↓↓↓
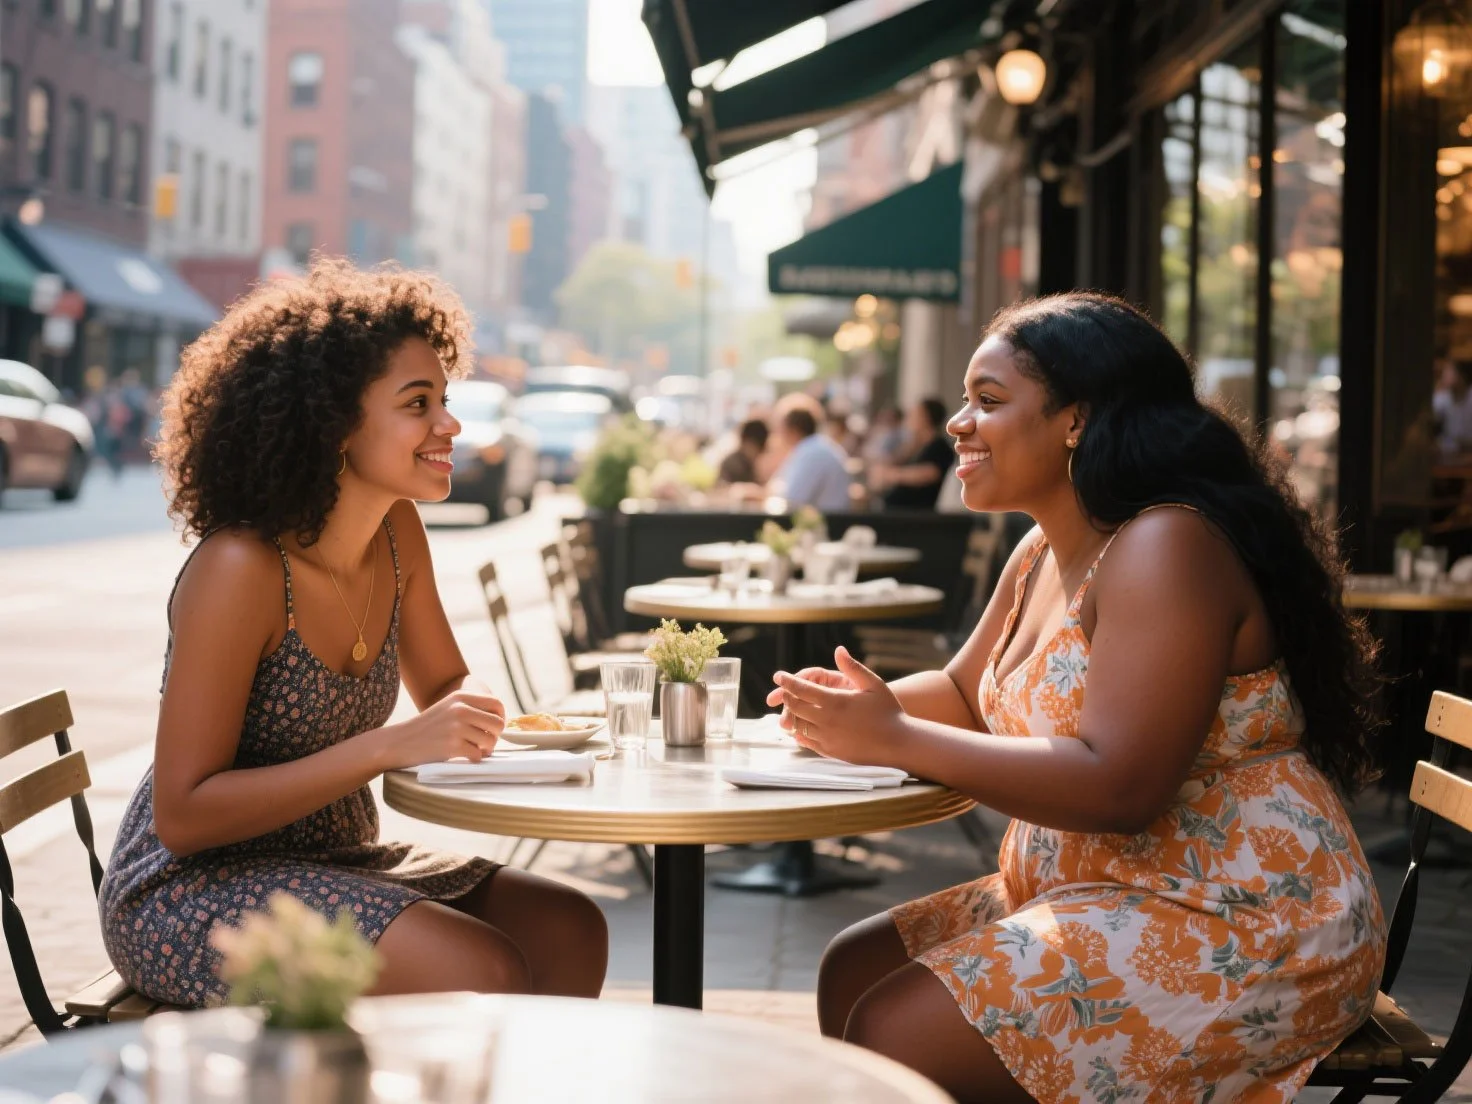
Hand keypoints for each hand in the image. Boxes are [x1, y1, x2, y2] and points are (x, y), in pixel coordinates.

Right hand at [372, 689, 505, 769]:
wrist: (399, 741)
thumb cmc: (428, 727)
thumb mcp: (448, 707)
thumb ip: (471, 707)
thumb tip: (501, 717)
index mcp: (461, 697)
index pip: (497, 704)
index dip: (501, 717)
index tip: (494, 727)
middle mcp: (461, 709)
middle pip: (498, 724)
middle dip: (495, 736)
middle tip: (485, 742)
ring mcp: (457, 728)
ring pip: (490, 741)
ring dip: (485, 749)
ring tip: (474, 749)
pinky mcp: (453, 746)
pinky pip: (478, 755)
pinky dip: (474, 759)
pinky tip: (464, 756)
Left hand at [770, 647, 906, 765]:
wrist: (898, 743)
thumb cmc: (888, 710)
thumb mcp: (873, 684)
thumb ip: (852, 667)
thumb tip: (838, 650)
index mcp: (835, 702)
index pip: (801, 689)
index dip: (787, 681)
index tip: (778, 675)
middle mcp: (826, 721)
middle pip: (795, 707)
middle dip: (787, 697)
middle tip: (784, 690)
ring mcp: (827, 738)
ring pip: (798, 725)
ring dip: (792, 715)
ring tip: (791, 707)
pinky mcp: (830, 751)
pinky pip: (806, 741)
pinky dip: (800, 732)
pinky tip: (802, 726)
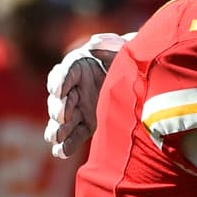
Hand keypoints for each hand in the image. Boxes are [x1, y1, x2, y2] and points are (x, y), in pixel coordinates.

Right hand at [43, 33, 127, 157]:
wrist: (142, 78)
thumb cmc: (130, 59)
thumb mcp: (123, 47)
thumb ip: (109, 43)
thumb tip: (94, 43)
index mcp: (80, 66)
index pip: (65, 73)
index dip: (60, 81)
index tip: (59, 90)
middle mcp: (76, 88)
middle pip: (60, 99)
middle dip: (58, 108)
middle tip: (61, 116)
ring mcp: (80, 107)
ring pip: (63, 120)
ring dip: (58, 129)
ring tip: (55, 138)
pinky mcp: (88, 123)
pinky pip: (74, 134)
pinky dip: (67, 144)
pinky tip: (60, 153)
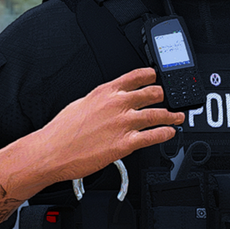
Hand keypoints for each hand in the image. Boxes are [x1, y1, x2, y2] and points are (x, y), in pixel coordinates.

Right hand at [30, 67, 184, 182]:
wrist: (51, 152)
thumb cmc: (61, 132)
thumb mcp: (80, 105)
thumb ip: (99, 101)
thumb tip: (108, 102)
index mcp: (105, 92)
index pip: (136, 76)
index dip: (151, 76)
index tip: (157, 77)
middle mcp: (117, 104)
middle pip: (152, 94)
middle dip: (164, 96)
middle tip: (169, 100)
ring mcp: (123, 123)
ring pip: (157, 114)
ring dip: (172, 115)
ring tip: (178, 117)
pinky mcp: (126, 143)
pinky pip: (153, 136)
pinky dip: (166, 133)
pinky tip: (170, 132)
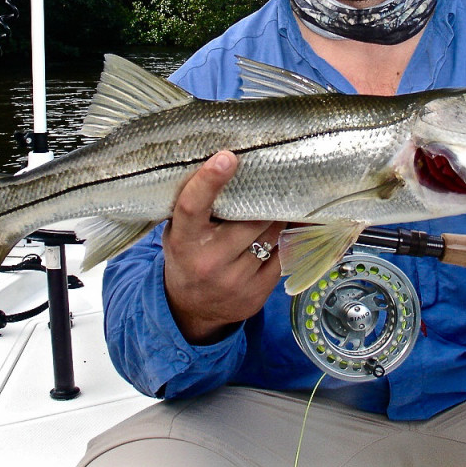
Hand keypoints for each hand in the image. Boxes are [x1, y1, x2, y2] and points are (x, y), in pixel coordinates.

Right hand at [162, 151, 284, 343]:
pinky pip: (282, 256)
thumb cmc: (187, 256)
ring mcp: (235, 280)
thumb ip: (195, 203)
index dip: (209, 180)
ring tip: (281, 203)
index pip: (193, 206)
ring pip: (271, 235)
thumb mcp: (178, 230)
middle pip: (250, 218)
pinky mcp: (257, 293)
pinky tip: (287, 228)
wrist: (190, 309)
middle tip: (276, 179)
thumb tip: (224, 161)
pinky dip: (286, 239)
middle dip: (265, 199)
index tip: (227, 157)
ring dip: (278, 217)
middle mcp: (209, 261)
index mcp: (184, 240)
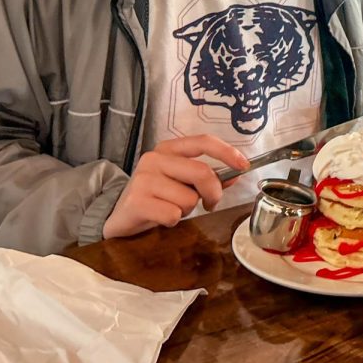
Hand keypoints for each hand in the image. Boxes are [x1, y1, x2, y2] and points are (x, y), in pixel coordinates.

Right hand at [103, 135, 248, 238]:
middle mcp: (154, 158)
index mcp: (168, 149)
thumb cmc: (155, 198)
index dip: (227, 152)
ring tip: (172, 209)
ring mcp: (143, 179)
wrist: (118, 217)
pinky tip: (161, 218)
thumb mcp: (182, 183)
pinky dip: (173, 221)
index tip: (244, 166)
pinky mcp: (136, 201)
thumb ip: (209, 178)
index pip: (203, 141)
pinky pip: (173, 214)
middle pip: (202, 173)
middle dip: (213, 193)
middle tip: (210, 204)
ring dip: (188, 210)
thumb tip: (237, 174)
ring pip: (189, 198)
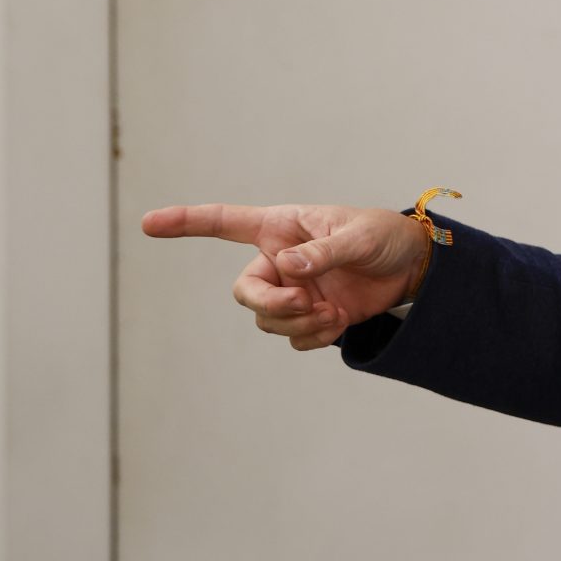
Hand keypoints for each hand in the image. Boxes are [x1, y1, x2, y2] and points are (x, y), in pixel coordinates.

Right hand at [141, 203, 429, 350]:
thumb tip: (288, 267)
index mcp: (281, 228)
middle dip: (269, 305)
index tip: (148, 224)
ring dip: (296, 323)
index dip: (186, 223)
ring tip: (331, 312)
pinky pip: (293, 337)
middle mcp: (279, 260)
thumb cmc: (383, 236)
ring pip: (267, 320)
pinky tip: (337, 323)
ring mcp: (292, 290)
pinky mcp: (310, 315)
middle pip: (245, 292)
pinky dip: (313, 336)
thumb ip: (323, 252)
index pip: (224, 222)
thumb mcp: (358, 237)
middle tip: (304, 304)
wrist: (412, 267)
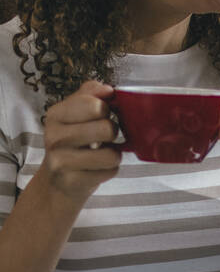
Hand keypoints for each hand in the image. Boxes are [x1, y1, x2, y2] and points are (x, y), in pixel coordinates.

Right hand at [40, 81, 120, 200]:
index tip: (101, 115)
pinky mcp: (72, 181)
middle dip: (113, 133)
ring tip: (101, 153)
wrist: (58, 180)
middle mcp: (54, 137)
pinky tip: (96, 168)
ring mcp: (60, 161)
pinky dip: (110, 169)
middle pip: (106, 129)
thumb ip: (91, 94)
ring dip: (114, 154)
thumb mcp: (77, 112)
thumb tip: (108, 89)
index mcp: (56, 114)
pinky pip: (110, 171)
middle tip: (103, 137)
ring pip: (111, 154)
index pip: (94, 104)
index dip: (107, 109)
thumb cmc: (74, 142)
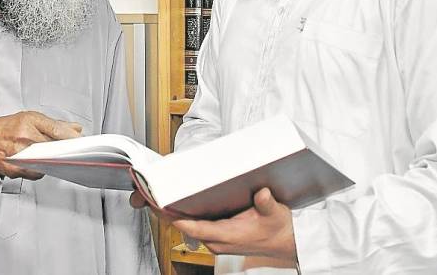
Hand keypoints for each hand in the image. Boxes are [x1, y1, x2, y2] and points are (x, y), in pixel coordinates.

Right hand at [0, 110, 81, 178]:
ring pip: (46, 162)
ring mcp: (18, 153)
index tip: (80, 140)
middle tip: (71, 152)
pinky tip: (41, 164)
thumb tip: (76, 129)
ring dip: (54, 161)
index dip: (71, 136)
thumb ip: (54, 124)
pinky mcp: (14, 168)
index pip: (56, 129)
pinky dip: (42, 170)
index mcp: (28, 121)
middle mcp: (23, 136)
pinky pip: (37, 173)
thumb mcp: (30, 118)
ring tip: (54, 157)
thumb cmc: (7, 128)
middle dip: (64, 150)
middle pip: (53, 147)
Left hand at [171, 188, 297, 260]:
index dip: (177, 218)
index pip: (196, 228)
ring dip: (174, 213)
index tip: (162, 208)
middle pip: (185, 226)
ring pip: (188, 227)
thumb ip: (267, 204)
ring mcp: (215, 240)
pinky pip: (195, 226)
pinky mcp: (217, 237)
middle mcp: (218, 241)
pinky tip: (179, 202)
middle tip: (151, 195)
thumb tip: (261, 195)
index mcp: (228, 235)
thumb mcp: (275, 213)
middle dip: (168, 212)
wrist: (285, 241)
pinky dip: (184, 216)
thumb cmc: (278, 228)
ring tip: (159, 195)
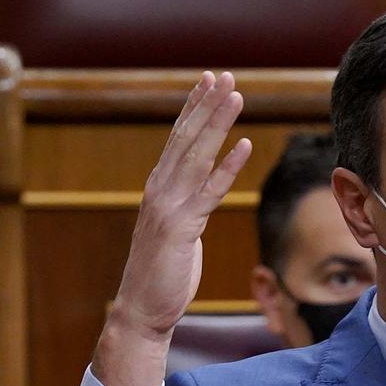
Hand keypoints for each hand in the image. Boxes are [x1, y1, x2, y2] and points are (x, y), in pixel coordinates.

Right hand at [94, 72, 253, 385]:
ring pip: (196, 156)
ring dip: (217, 123)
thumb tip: (200, 195)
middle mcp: (160, 190)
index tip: (209, 82)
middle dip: (205, 104)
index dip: (194, 109)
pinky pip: (209, 192)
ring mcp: (168, 207)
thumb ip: (187, 209)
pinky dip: (227, 167)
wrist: (141, 311)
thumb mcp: (176, 233)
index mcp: (159, 189)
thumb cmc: (161, 276)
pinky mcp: (181, 228)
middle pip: (187, 138)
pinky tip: (244, 145)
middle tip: (223, 74)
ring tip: (236, 95)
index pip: (179, 140)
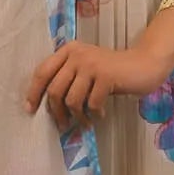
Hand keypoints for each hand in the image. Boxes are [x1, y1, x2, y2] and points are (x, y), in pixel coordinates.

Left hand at [26, 38, 170, 130]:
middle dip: (56, 112)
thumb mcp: (86, 69)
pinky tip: (100, 115)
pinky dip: (94, 114)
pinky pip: (91, 104)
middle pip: (54, 89)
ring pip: (71, 100)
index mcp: (68, 50)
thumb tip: (48, 105)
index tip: (30, 109)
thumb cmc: (113, 71)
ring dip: (77, 116)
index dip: (33, 92)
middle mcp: (77, 54)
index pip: (42, 72)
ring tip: (85, 121)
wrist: (143, 64)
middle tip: (63, 124)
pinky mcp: (106, 75)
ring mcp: (91, 64)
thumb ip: (68, 78)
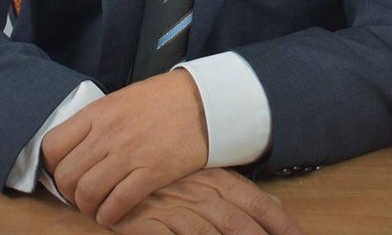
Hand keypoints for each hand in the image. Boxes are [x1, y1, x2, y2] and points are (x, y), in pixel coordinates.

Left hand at [41, 69, 207, 225]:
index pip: (52, 146)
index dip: (52, 166)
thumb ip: (97, 122)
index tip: (63, 172)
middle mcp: (107, 134)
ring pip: (87, 193)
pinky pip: (117, 203)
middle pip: (66, 175)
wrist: (203, 99)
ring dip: (87, 207)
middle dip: (69, 192)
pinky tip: (113, 212)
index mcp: (98, 113)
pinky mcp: (151, 173)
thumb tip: (76, 148)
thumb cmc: (162, 98)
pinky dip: (109, 215)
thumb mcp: (121, 99)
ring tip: (96, 206)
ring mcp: (129, 154)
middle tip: (80, 194)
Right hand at [109, 168, 304, 234]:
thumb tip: (273, 204)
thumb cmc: (162, 176)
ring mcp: (174, 205)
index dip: (280, 222)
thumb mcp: (199, 177)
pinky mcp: (148, 218)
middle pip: (237, 220)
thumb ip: (229, 192)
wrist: (111, 165)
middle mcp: (198, 191)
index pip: (255, 201)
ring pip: (210, 231)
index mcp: (214, 178)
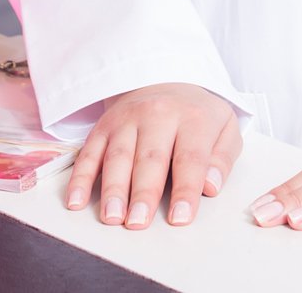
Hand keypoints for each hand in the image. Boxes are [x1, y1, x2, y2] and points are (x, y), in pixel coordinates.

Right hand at [64, 83, 242, 230]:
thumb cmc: (197, 115)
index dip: (185, 189)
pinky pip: (88, 153)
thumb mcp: (225, 128)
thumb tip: (211, 186)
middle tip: (138, 222)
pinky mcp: (103, 127)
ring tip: (112, 217)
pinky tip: (76, 201)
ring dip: (113, 188)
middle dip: (143, 192)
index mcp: (193, 117)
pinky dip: (80, 178)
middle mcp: (157, 115)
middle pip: (149, 158)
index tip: (180, 218)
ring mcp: (126, 120)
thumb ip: (222, 158)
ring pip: (117, 156)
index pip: (190, 157)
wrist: (166, 80)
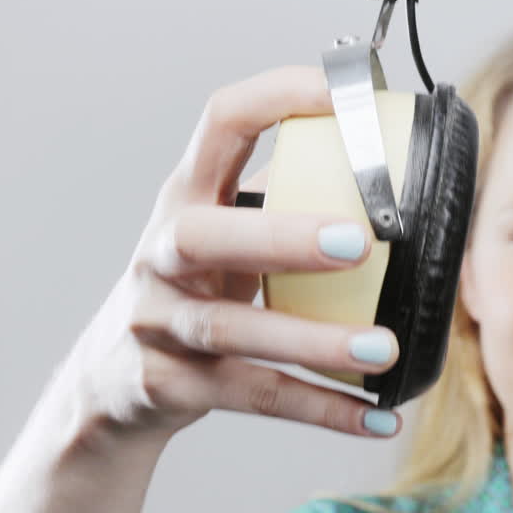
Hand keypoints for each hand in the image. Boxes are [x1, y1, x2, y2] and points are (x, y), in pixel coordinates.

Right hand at [55, 66, 402, 448]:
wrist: (111, 383)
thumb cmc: (195, 289)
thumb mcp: (224, 237)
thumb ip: (285, 204)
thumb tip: (400, 179)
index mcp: (186, 197)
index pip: (220, 124)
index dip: (276, 100)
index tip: (343, 94)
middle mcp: (161, 253)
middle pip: (206, 235)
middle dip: (282, 237)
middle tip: (361, 244)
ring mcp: (157, 322)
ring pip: (233, 331)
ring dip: (315, 342)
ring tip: (385, 350)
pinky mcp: (169, 385)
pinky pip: (255, 396)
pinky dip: (323, 409)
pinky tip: (379, 418)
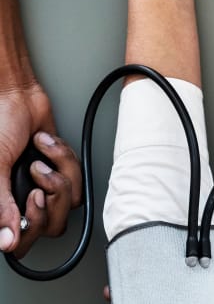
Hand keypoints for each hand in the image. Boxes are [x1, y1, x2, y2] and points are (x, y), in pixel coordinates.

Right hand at [0, 82, 81, 257]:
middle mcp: (24, 200)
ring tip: (40, 156)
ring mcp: (46, 185)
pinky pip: (77, 176)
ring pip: (70, 200)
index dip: (34, 224)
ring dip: (59, 169)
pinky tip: (46, 145)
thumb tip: (7, 242)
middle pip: (54, 224)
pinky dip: (64, 157)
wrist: (18, 98)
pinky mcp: (62, 168)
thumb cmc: (0, 127)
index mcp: (5, 204)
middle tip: (39, 173)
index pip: (24, 241)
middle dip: (54, 194)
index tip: (33, 197)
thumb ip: (1, 205)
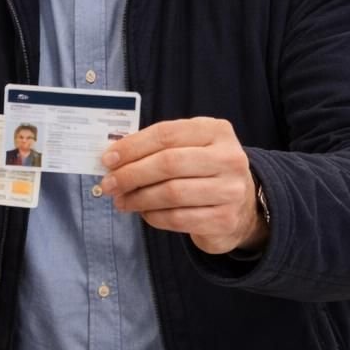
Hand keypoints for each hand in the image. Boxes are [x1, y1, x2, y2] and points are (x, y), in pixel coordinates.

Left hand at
↑↑↑
What is being asked:
Where a line of the records above holds the word "Left", count it; give the total as a single number and nothing else.

Response below:
5